Présentation de l'institution
L'ORIGINE DES MONTS-DE-PIETE
L’origine des Monts-de-Piété remonte en Italie au XV siècle, mais le prêt sur gage existe probablement depuis bien plus
longtemps.
En effet, dès que l’homme créa l’argent, certains éprouvèrent le besoin d’échanger temporairement des
biens contre de l’argent.
Les usuriers comprirent très vite qu’en entretenant la rareté de l’argent, ils
pouvaient tirer énormément de bénéfice de ce commerce.
C’est donc pour lutter contre la rapacité des usuriers qui proliféraient à
cette époque et qui ruinaient les populations en exigeant parfois de plus de 130% qu’un moine, Barnabé de Terni, eut l’idée
de créer une institution caritative prêtant de l’argent sur gage.
D’après les historiens, cette institution vit le jour en 1462, à Pérouse au centre de la péninsule
Italienne. On lui donna le nom de Mont-de-Piété.
LE MONT-DE-PIETE DE BRUXELLES
Il est bien connu qu’on prête qu’aux riches. Et pourtant, blotti au cœur de Bruxelles, à deux pas du Sablon et
du Palais de Justice, un grand bâtiment, un peu austère il est vrai, abrite une institution publique qui contredit depuis 1618 ce célèbre dicton.

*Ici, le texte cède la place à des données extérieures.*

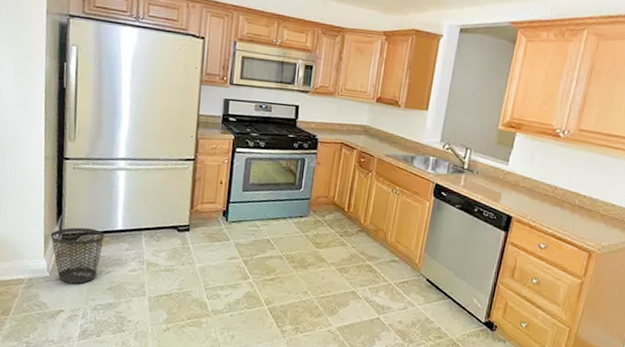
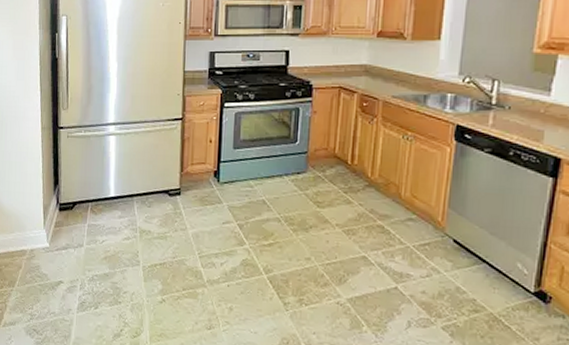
wastebasket: present [50,227,105,284] -> none [48,196,98,254]

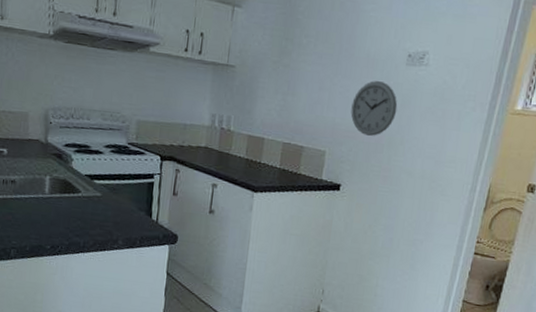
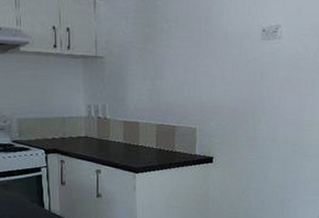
wall clock: present [350,81,398,137] -> none [215,58,257,110]

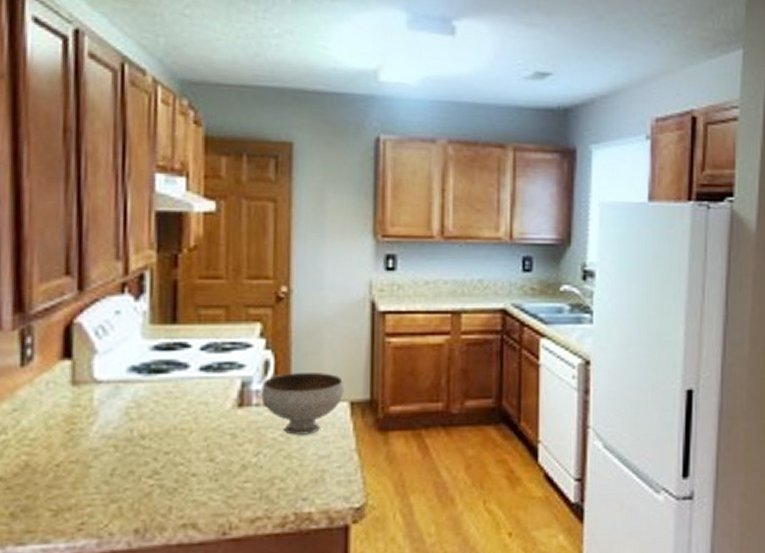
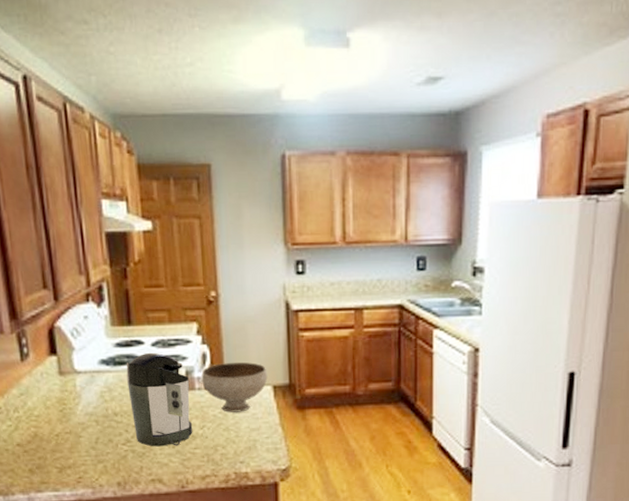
coffee maker: none [163,358,244,480] -> present [126,352,193,447]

En effet, au début du 17ème siècle, la misère était partout, la bienfaisance publique quasi
inexistante ou très mal organisée et les usuriers qui ont fui l’Italie où les Mont-de-Piété se sont développés, envahirent
petit à petit nos régions.
Wenceslas Cobergher qui était à la fois peintre, architecte, ingénieur et même diplomate,
s’intéresse à toute idée nouvelle et au retour d’un séjour d’étude en Italie, enrichi de ce qu’il y a vu,
propose à nos Gouverneurs l’Archiduc Albert et son épouse l’infante Isabelle, personnalités pondérées et éclairées, la
création dans nos régions d’institutions de prêts sur gage semblables à celles qu’il a vues en Italie. L’ouverture
d’un Mont-de-piété à Bruxelles est décidée.
L’établissement ouvrira ses portes au public le 28 septembre 1618 pour ne plus jamais les refermer.
Il s’établit, dans un premier temps, à la rue du Lombard pour déménager vers 1860 vers son
implantation actuelle de la rue St Ghislain. Ceci en fait la plus ancienne institution financière de Belgique.
EVOLUTION ET DEVELOPPEMENT
Tout comme en Italie, les Monts-de-Piété se développèrent très
rapidement dans la plupart des villes de Belgique. Les historiens en comptent plus de vingt mais tous fermèrent les uns après les autres
sauf celui de Bruxelles qui après avoir été le premier est maintenant le dernier Mont-de-piété en Belgique.
Ceux qui proclament, haut et fort, que les Monts-de-Piété sont des institutions dépassées
dans un pays développés comme le nôtre, sont très mal informés.
Les chiffres en continuelle augmentation témoignent de la pertinence et de l’actualité de l’activité. En 2011,
29000 prêts ont été accordés dont 10% à des personnes fréquentant
pour la première fois l’institution. Le total des prêts en cours dépassent les 18.000.000€.
Cette formule de prêt est, même encore de nos jours, probablement la façon la plus simple
et la plus souple pour permettre à toute personne de disposer très rapidement (le plus souvent en quelques minutes) de liquidités si
nécessaire importantes, lui donnant la possibilité, soit de faire face à une échéance urgente, soit de saisir une opportunité sans être
contraint de vendre ses biens.
Contrairement à une des idées fort répandues, plus de 95% des prêts sur gages sont
remboursés par les emprunteurs qui récupèrent donc les bijoux ou les objets qu’ils avaient réclamés par les déposants et doivent en
conséquence être mis en vente publique. Dans ce cas le Mont-de-Piété prélève sur le produit de la vente les montants dus et les frais et
ristourne le solde au client emprunteur.
REGLEMENTATION ET ADMINISTRATION
Le Mont-de-piété de Bruxelles est régi par la loi du 30 avril 1848 et par un règlement organique arrêté par le Conseil communal de
la Ville de Bruxelles.
Sous
l’autorité d’un Conseil d’Administration nommé par le Conseil Communal et dont le Bourgmestre de la Ville de
Bruxelles est président de droit, l’équipe du Mont-de-Piété (une trentaine de personnes) assure le fonctionnement de
l’activité.
MONOPOLE DU PRET SUR GAGE
En Belgique, la profession de prêteur sur gage est, en vertu de la loi, un monopole réservé au Mont-de-piété et la tenue de maison
privée de prêt sur gage est sévèrement punie. (Code pénal art. 306 & 307).